Por Pablo Blázquez
Que el magnate republicano Donald Trump haya llegado a afirmar que el cambio climático es un invento de los chinos para quebrar el sector manufacturero de Estados Unidos o que en Fox News algún periodista manifestara, tras la publicación de la encíclica en defensa del planeta Laudato Si, que al Papa Francisco “solo le faltan unas rastas y un perro con pañuelo” para unirse a Ocuppy Wall Street –ya saben, la versión cool de los indignados nacida en Estados Unidos tras el éxito del 15M– ilustra el paisaje delirante en el que nos adentramos al analizar ese movimiento –organizado y generosamente financiado por determinadas fundaciones y empresas– que aún niega el calentamiento global.
A estos incrédulos poco o nada les importa que el 97% de los artículos científicos publicados desde 1990 coincidan en que el cambio climático es una realidad incontestable o que más de 800 investigadores de todo el mundo, bajo el paraguas de Naciones Unidas, hayan constatado que la acción del hombre es el principal motivo de ese aumento de las temperaturas que ya ha obligado a 26 millones de personas a desplazarse de sus países y que puede socavar la salud de un planeta que en el año 2050 contará con 9.000 millones de habitantes, concentrados principalmente en ciudades cada vez más extensas. El desafío al que nos enfrentamos es brutal, pero al igual que otras militancias actuales, como el patético movimiento anti vacunas, que pone en peligro la vida de nuestros hijos en base a teorías dogmáticas e infundadas, el negacionismo climático rechaza la evidencia científica apoyándose en argumentos obstinadamente retorcidos y conspiranoicos que siempre giran en torno a una idea central: la mayor parte de la comunidad científica –y por supuesto, cualquiera que divulgue sus investigaciones– es presa del catastrofismo.
Estas embestidas contra la ciencia se entienden infinitamente mejor tras las revelaciones del diario británico The Guardian, que ha destapado los sobornos que durante años han recibido algunos de los negacionistas más célebres, como el profesor de Harvard Wei-Hock Soon o el senador republicano Jim Inhofe, por parte de determinadas empresas.

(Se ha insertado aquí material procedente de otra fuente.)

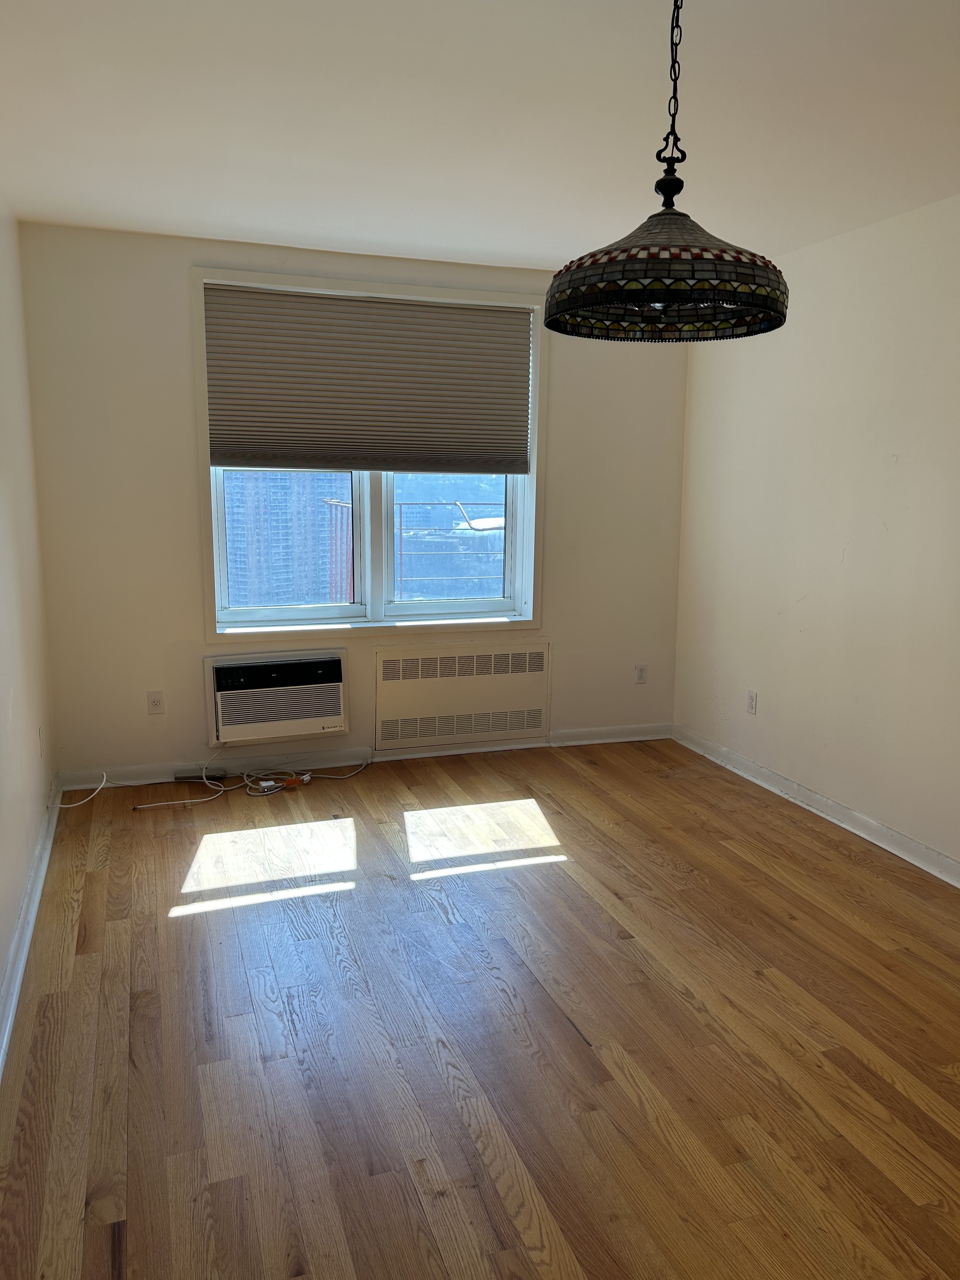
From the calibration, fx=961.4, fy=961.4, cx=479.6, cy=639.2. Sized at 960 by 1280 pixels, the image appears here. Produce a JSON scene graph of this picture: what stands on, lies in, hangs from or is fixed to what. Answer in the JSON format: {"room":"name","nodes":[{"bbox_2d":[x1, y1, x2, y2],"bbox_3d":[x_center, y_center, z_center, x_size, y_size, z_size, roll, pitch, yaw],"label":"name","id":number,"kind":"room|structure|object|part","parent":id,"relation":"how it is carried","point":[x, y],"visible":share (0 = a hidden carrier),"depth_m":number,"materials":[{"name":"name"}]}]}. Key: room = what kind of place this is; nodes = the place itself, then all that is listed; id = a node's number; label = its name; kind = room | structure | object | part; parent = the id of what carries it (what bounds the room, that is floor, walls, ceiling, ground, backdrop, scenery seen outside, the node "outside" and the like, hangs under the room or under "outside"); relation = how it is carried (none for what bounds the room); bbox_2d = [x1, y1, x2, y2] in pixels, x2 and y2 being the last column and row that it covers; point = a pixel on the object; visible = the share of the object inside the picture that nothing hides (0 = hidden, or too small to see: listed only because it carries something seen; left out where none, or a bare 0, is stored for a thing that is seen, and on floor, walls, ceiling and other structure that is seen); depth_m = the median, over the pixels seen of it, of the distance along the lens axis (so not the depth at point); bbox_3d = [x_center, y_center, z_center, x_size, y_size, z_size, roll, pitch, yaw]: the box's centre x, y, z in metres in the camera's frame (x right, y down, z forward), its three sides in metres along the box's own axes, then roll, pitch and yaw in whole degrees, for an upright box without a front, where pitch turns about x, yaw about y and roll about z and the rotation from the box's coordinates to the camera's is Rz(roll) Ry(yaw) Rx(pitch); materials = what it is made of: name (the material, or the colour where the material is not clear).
{"room":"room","nodes":[
{"label":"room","id":0,"kind":"room"},
{"bbox_2d":[0,196,57,1054],"bbox_3d":[-1.088,-0.072,1.628,0.164,2.477,5.416,-3,11,-19],"label":"left wall","id":1,"kind":"structure","parent":0,"point":[1,969],"depth_m":3.38,"materials":[{"name":"white paint"}]},
{"bbox_2d":[0,784,59,1079],"bbox_3d":[-1.048,1.089,1.931,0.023,0.091,5.064,-3,11,-19],"label":"left baseboard","id":2,"kind":"structure","parent":1,"relation":"attached to","point":[11,1009],"depth_m":2.96,"materials":[{"name":"white paint"}]},
{"bbox_2d":[37,726,45,757],"bbox_3d":[-1.756,0.409,3.851,0.009,0.118,0.071,-3,11,-19],"label":"wall socket","id":3,"kind":"object","parent":1,"relation":"attached to","point":[40,732],"visible":0.98,"depth_m":3.83,"materials":[{"name":"white plastic"}]},
{"bbox_2d":[16,222,688,783],"bbox_3d":[-0.405,-0.600,4.793,3.278,2.458,0.177,-3,11,-19],"label":"back wall","id":4,"kind":"structure","parent":0,"point":[175,302],"depth_m":4.41,"materials":[{"name":"paint"}]},
{"bbox_2d":[146,689,165,714],"bbox_3d":[-1.505,0.289,4.460,0.070,0.115,0.009,-3,11,-19],"label":"wall socket","id":5,"kind":"object","parent":4,"relation":"attached to","point":[156,703],"visible":0.99,"depth_m":4.46,"materials":[{"name":"white plastic"}]},
{"bbox_2d":[201,647,347,742],"bbox_3d":[-0.995,0.254,4.657,0.684,0.370,0.366,-3,11,-19],"label":"air conditioner","id":6,"kind":"object","parent":4,"relation":"in","point":[317,716],"visible":0.98,"depth_m":4.52,"materials":[{"name":"white plastic"}]},
{"bbox_2d":[53,722,670,791],"bbox_3d":[-0.411,0.574,4.907,3.170,0.088,0.019,-3,11,-19],"label":"back baseboard","id":7,"kind":"structure","parent":4,"relation":"attached to","point":[642,730],"depth_m":4.78,"materials":[{"name":"white paint"}]},
{"bbox_2d":[193,267,547,637],"bbox_3d":[-0.491,-0.854,4.737,1.707,1.694,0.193,-3,11,-19],"label":"window","id":8,"kind":"structure","parent":4,"relation":"in","point":[528,517],"depth_m":4.79,"materials":[{"name":"white"}]},
{"bbox_2d":[206,281,533,475],"bbox_3d":[-0.485,-1.207,4.562,1.528,0.817,0.051,-3,11,-19],"label":"cellular shade","id":9,"kind":"object","parent":8,"relation":"attached to","point":[225,447],"visible":0.99,"depth_m":4.54,"materials":[{"name":"fabric"}]},
{"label":"mullion","id":10,"kind":"part","parent":8,"relation":"part of","materials":[{"name":"white paint"}]},
{"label":"sash","id":11,"kind":"part","parent":8,"relation":"part of","materials":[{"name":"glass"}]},
{"bbox_2d":[373,638,550,750],"bbox_3d":[-0.087,0.275,4.991,0.929,0.508,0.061,-3,11,-19],"label":"radiator cover","id":12,"kind":"object","parent":4,"relation":"attached to","point":[383,663],"visible":0.99,"depth_m":4.97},
{"bbox_2d":[633,663,647,683],"bbox_3d":[0.888,0.188,5.289,0.070,0.115,0.009,-3,11,-19],"label":"wall socket","id":13,"kind":"object","parent":4,"relation":"attached to","point":[642,678],"visible":0.99,"depth_m":5.28,"materials":[{"name":"white plastic"}]},
{"bbox_2d":[0,736,959,1279],"bbox_3d":[0.480,1.129,2.415,3.587,0.104,5.914,-3,11,-19],"label":"floor","id":14,"kind":"structure","parent":0,"point":[117,929],"depth_m":2.54,"materials":[{"name":"brown wood"}]},
{"bbox_2d":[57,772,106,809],"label":"white cable","id":15,"kind":"object","parent":14,"relation":"on","point":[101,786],"visible":0.99,"depth_m":4.22,"materials":[{"name":"white plastic"}]},
{"bbox_2d":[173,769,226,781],"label":"power strip","id":16,"kind":"object","parent":14,"relation":"on","point":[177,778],"visible":0.92,"depth_m":4.55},
{"bbox_2d":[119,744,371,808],"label":"cable","id":17,"kind":"object","parent":14,"relation":"on","point":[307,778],"visible":0.93,"depth_m":4.44,"materials":[{"name":"white plastic"}]},
{"bbox_2d":[0,0,959,274],"bbox_3d":[0.440,-1.395,1.953,3.675,0.118,5.852,-3,11,-19],"label":"ceiling","id":18,"kind":"structure","parent":0,"point":[286,221],"depth_m":2.71,"materials":[{"name":"white paint"}]},
{"bbox_2d":[542,0,787,342],"bbox_3d":[0.351,-0.933,1.769,0.460,0.704,0.455,-3,11,-19],"label":"pendant lamp","id":19,"kind":"object","parent":18,"relation":"hanging from","point":[657,283],"visible":1,"depth_m":1.70,"materials":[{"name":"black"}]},
{"bbox_3d":[0.361,-0.704,1.851,0.469,0.184,0.472,-3,11,-19],"label":"shade","id":20,"kind":"part","parent":19,"relation":"part of","materials":[{"name":"multicoloured glass"}]},
{"bbox_2d":[670,193,959,877],"bbox_3d":[2.056,-0.195,2.667,0.166,2.461,5.657,-3,11,-19],"label":"right wall","id":21,"kind":"structure","parent":0,"point":[900,463],"depth_m":4.02,"materials":[{"name":"paint"}]},
{"bbox_2d":[745,689,757,714],"bbox_3d":[1.315,0.303,4.669,0.009,0.114,0.071,-3,11,-19],"label":"wall socket","id":22,"kind":"object","parent":21,"relation":"attached to","point":[752,700],"visible":0.99,"depth_m":4.66,"materials":[{"name":"white plastic"}]},
{"bbox_2d":[673,725,959,887],"bbox_3d":[1.898,0.942,2.991,0.020,0.088,5.084,-3,11,-19],"label":"right baseboard","id":23,"kind":"structure","parent":21,"relation":"attached to","point":[871,824],"depth_m":4.12,"materials":[{"name":"white paint"}]},
{"label":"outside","id":24,"kind":"structure","parent":0,"visible":0},
{"bbox_2d":[221,468,347,606],"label":"building","id":25,"kind":"structure","parent":24,"point":[243,563],"materials":[{"name":"brick"}]},
{"bbox_2d":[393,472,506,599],"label":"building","id":26,"kind":"structure","parent":24,"point":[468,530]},
{"label":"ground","id":27,"kind":"structure","parent":24,"visible":0},
{"bbox_2d":[330,493,506,606],"bbox_3d":[-0.089,-0.309,7.757,3.583,1.855,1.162,-3,11,-19],"label":"railing","id":28,"kind":"object","parent":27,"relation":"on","point":[412,504],"visible":0.29,"depth_m":7.50,"materials":[{"name":"metal"}]}
]}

Este último, tras recibir casi dos millones de dólares para financiar su campaña procedentes de BP (la antigua British Petroleum, responsable del vertido en el Golfo de México), no tuvo ningún reparo en presentarse con una bola de nieve en el Congreso con el propósito de demostrar a los periodistas que “el cambio climático es un fraude”. Resulta bochornoso ver cómo algunos pagan sus deudas.
Los negacionistas climáticos representan un tentáculo de ese capitalismo nihilista que tanto tuvo que ver con el Crash de 2007 y que tan alejado se encuentra de los principios de la economía social de mercado. Su delirio les permite incluso hablar de “progreso”, aunque hace tiempo que vaciaron de significado ese concepto que quizá debiéramos arrebatarles para que recupere el aura, e incluso la entusiasta inocencia, con el que lo empleaban los primeros ilustrados. Quienes no quieren proteger el planeta que heredarán nuestros hijos son, afortunadamente, cada vez menos. Pero no nos podemos confiar. El reto climático es colosal y los Donald Trump de turno aún pueden hacer mucho daño.